- Exercise description
Pull out each line in the rows below that contains the string "anni", treating uppercase and lowercase letters as different.

Extracted entries below:

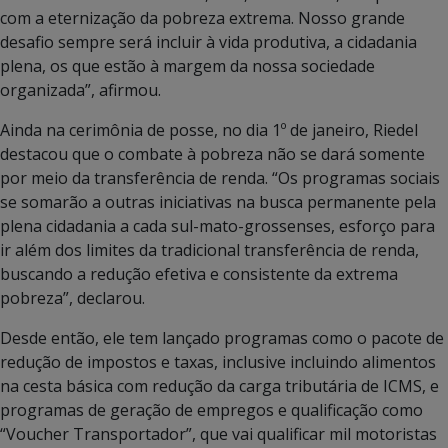
com a eternização da pobreza extrema. Nosso grande
desafio sempre será incluir à vida produtiva, a cidadania
plena, os que estão à margem da nossa sociedade
organizada”, afirmou.
Ainda na cerimônia de posse, no dia 1º de janeiro, Riedel
destacou que o combate à pobreza não se dará somente
por meio da transferência de renda. “Os programas sociais
se somarão a outras iniciativas na busca permanente pela
plena cidadania a cada sul-mato-grossenses, esforço para
ir além dos limites da tradicional transferência de renda,
buscando a redução efetiva e consistente da extrema
pobreza”, declarou.
Desde então, ele tem lançado programas como o pacote de
redução de impostos e taxas, inclusive incluindo alimentos
na cesta básica com redução da carga tributária de ICMS, e
programas de geração de empregos e qualificação como
“Voucher Transportador”, que vai qualificar mil motoristas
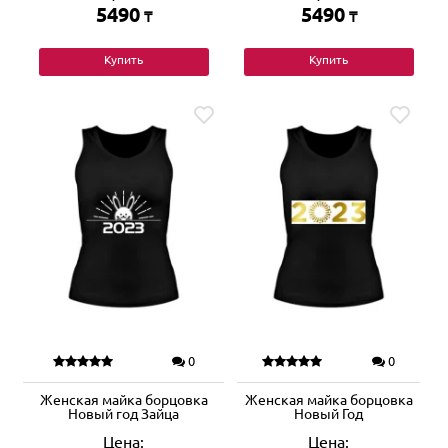
5490
5490
₸
₸
Купить
Купить
0
0
Женская майка борцовка
Женская майка борцовка
Новый год Зайца
Новый Год
Цена:
Цена:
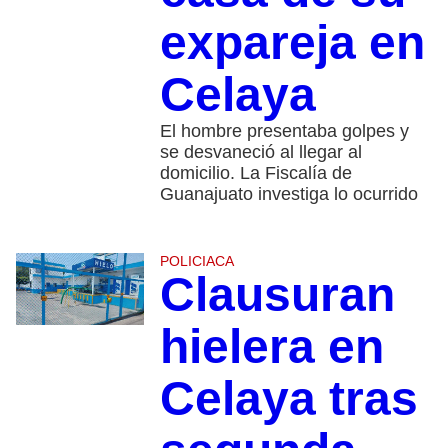
expareja en
Celaya
El hombre presentaba golpes y
se desvaneció al llegar al
domicilio. La Fiscalía de
Guanajuato investiga lo ocurrido
POLICIACA
Clausuran
hielera en
Celaya tras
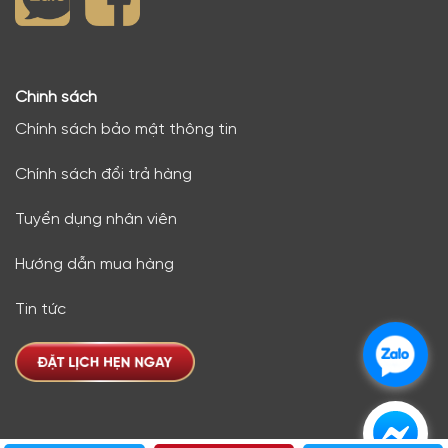
Chính sách
Chính sách bảo mật thông tin
Chính sách đổi trả hàng
Tuyển dụng nhân viên
Hướng dẫn mua hàng
Tin tức
.
.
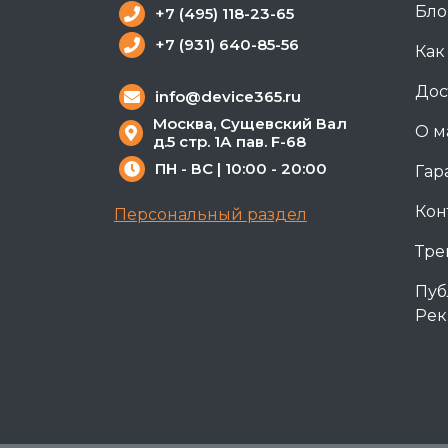
Бло
+7 (495) 118-23-65
+7 (931) 640-85-56
Как
Дос
info@device365.ru
Москва, Сущевский Вал
О м
д.5 стр. 1А пав. F-68
ПН - ВС | 10:00 - 20:00
Гар
Кон
Персональный раздел
Тре
Пуб
Рек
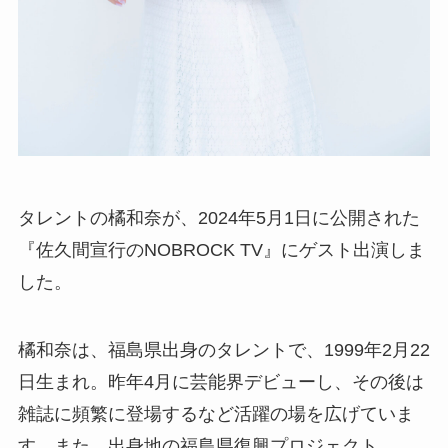
タレントの橘和奈が、2024年5月1日に公開された
『佐久間宣行のNOBROCK TV』にゲスト出演しま
した。
橘和奈は、福島県出身のタレントで、1999年2月22
日生まれ。昨年4月に芸能界デビューし、その後は
雑誌に頻繁に登場するなど活躍の場を広げていま
す。また、出身地の福島県復興プロジェクト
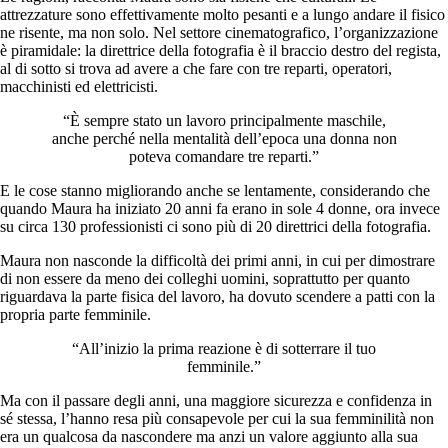
attrezzature sono effettivamente molto pesanti e a lungo andare il fisico
ne risente, ma non solo. Nel settore cinematografico, l’organizzazione
è piramidale: la direttrice della fotografia è il braccio destro del regista,
al di sotto si trova ad avere a che fare con tre reparti, operatori,
macchinisti ed elettricisti.
“È sempre stato un lavoro principalmente maschile,
anche perché nella mentalità dell’epoca una donna non
poteva comandare tre reparti.”
E le cose stanno migliorando anche se lentamente, considerando che
quando Maura ha iniziato 20 anni fa erano in sole 4 donne, ora invece
su circa 130 professionisti ci sono più di 20 direttrici della fotografia.
Maura non nasconde la difficoltà dei primi anni, in cui per dimostrare
di non essere da meno dei colleghi uomini, soprattutto per quanto
riguardava la parte fisica del lavoro, ha dovuto scendere a patti con la
propria parte femminile.
“All’inizio la prima reazione è di sotterrare il tuo
femminile.”
Ma con il passare degli anni, una maggiore sicurezza e confidenza in
sé stessa, l’hanno resa più consapevole per cui la sua femminilità non
era un qualcosa da nascondere ma anzi un valore aggiunto alla sua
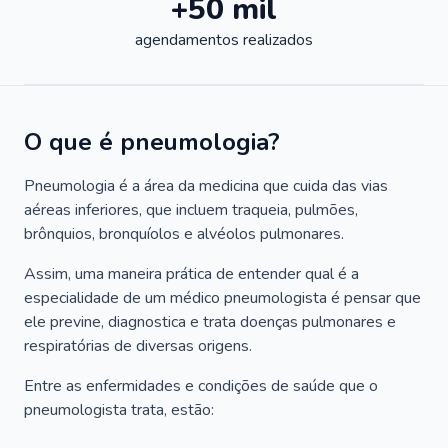
+50 mil
agendamentos realizados
O que é pneumologia?
Pneumologia é a área da medicina que cuida das vias
aéreas inferiores, que incluem traqueia, pulmões,
brônquios, bronquíolos e alvéolos pulmonares.
Assim, uma maneira prática de entender qual é a
especialidade de um médico pneumologista é pensar que
ele previne, diagnostica e trata doenças pulmonares e
respiratórias de diversas origens.
Entre as enfermidades e condições de saúde que o
pneumologista trata, estão:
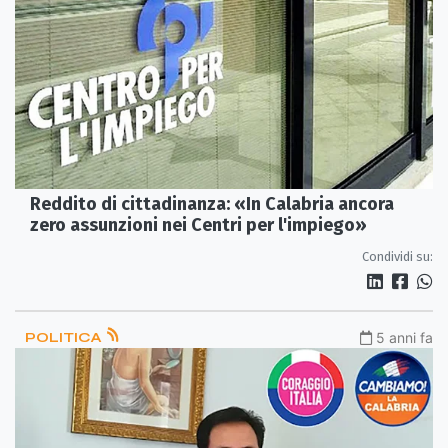
Reddito di cittadinanza: «In Calabria ancora
zero assunzioni nei Centri per l'impiego»
Condividi su:
POLITICA
5 anni fa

End of Extracted entries.

- Task answer
quando Maura ha iniziato 20 anni fa erano in sole 4 donne, ora invece
Maura non nasconde la difficoltà dei primi anni, in cui per dimostrare
Ma con il passare degli anni, una maggiore sicurezza e confidenza in
5 anni fa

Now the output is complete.